Smoking – it seemed like 60% of the French population smoked, most smoked Lucky Strikes filter-less cigarettes.

I had to assume this was a legal way to allow for human euthanasia. I took a non-scientific study on my 13 mile run through Paris and found the ratio of smokers was 2 women smokers for each man. Smoking is not allowed in indoor public areas, though outside it is very popular, I felt after my run as if I had smoked a pack myself. I am fairly sure the government endorsees smoking as a way to reduce healthcare costs. An average human smoking the amount that a French person smokes must cut 20 – 50% of their life expectancy, thus reducing down the medical expense for the reduced number of years of lost life, a person that lives to 50 no matter how sick they are must spend less in medical care then a person that lives to 90. I guess that is how they can afford socialized medicine.

Beggars – In Paris there was not a lot of begging / homeless but what there was, was very well organized and very creative. I truly believe they were all members of the Beggars Union (BU), at least the ones we saw the BU is one of the strongest unions in all of Europe. A few examples of their creativity:

1) A guy sat in a wheel chair out side Notre Dame in Paris his real legs bent back and tucked under his seat (like Eddie Murphy in Trading Places) sticking out from the wheel chair where 2 fake legs that were so mangled they looked like they had been run though a garbage disposal. How many people exiting the church do you think walked by and did not give this guy a Euro or two he was raking in a fortune.
2) Another guy sat on the floor of the metro station head shaved and silly putty stuck to his head to look like brain tumors on the outside of his scull. The silly putty looked so real, it was very hard to look at. He had a sign that said “need money for operation”. Clearly he was working the tourist section of the metro. The sign was in English not French also any local would know they have socialized medicine in France and thus he would not need money for an operation. I bummed a lucky strike from a passer by and gave it to the bum and suggested he take up smoking to solve his issue.
3) The last 2 I will mention were not as creative but were effective. One woman had a baby with her, maybe 6 months old. Begging with a baby now that is the cat’s meow in begging. A man had 2 puppies with him. How many people can allow a baby or puppy to go hungry? Both did very well on the sympathy side of begging and were raking in the funds.

Gas – The price of gas was about 10 U.S. Dollars per U.S. gallon if you do the conversions from liters to gallons and Euros to Dollars. I have said for many years the U.S. Government should put a minimum $10.00 a gallon gas tax in place as a solution to the perceived high price of gas in the U.S. The reason I say perceived high price of gas, as far as I can tell from my travels the U.S. has the cheapest gas in the world. I think if any American traveled in Europe they would agree a $10.00 a gallon tax is the solution.

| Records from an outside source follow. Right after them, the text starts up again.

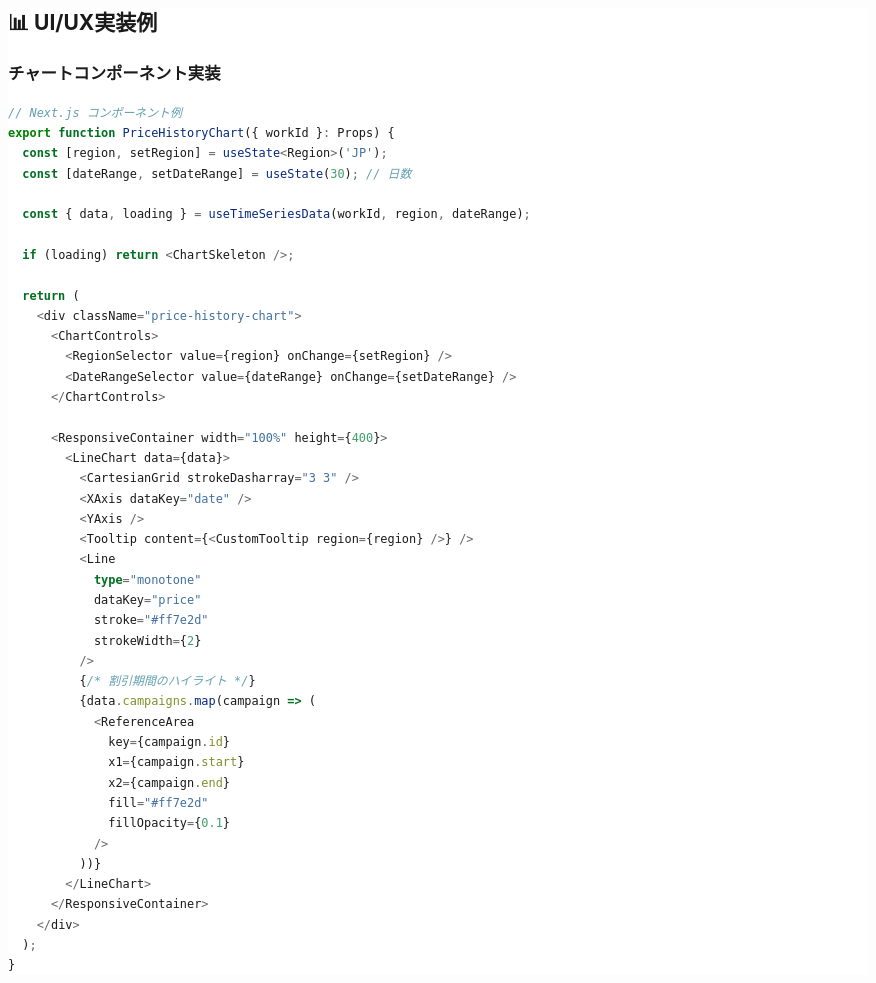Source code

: 
## 📊 UI/UX実装例

### チャートコンポーネント実装

```typescript
// Next.js コンポーネント例
export function PriceHistoryChart({ workId }: Props) {
  const [region, setRegion] = useState<Region>('JP');
  const [dateRange, setDateRange] = useState(30); // 日数
  
  const { data, loading } = useTimeSeriesData(workId, region, dateRange);
  
  if (loading) return <ChartSkeleton />;
  
  return (
    <div className="price-history-chart">
      <ChartControls>
        <RegionSelector value={region} onChange={setRegion} />
        <DateRangeSelector value={dateRange} onChange={setDateRange} />
      </ChartControls>
      
      <ResponsiveContainer width="100%" height={400}>
        <LineChart data={data}>
          <CartesianGrid strokeDasharray="3 3" />
          <XAxis dataKey="date" />
          <YAxis />
          <Tooltip content={<CustomTooltip region={region} />} />
          <Line 
            type="monotone" 
            dataKey="price" 
            stroke="#ff7e2d"
            strokeWidth={2}
          />
          {/* 割引期間のハイライト */}
          {data.campaigns.map(campaign => (
            <ReferenceArea
              key={campaign.id}
              x1={campaign.start}
              x2={campaign.end}
              fill="#ff7e2d"
              fillOpacity={0.1}
            />
          ))}
        </LineChart>
      </ResponsiveContainer>
    </div>
  );
}
```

The cars in Europe get more then twice the gas mileage as in the U.S. The public transportation system if far superior then in the U.S. with most trains traveling at close to 200 miles per hour and almost all cities have great subway and bus systems. They cluster residential and commercial areas together so commutes are substantially reduced compared to the U.S. So if you want to see the price of gas come down and see the quality of the U.S. economy go, and lastly a huge reduction in the funding of terrorism, please write your congressman and senators and ask them to immediately enact a $10.00 a gallon gas tax. Just an FYI in Botswana, gas is about $15.00 a gallon, but since no one but the very rich own cars it is not a big deal.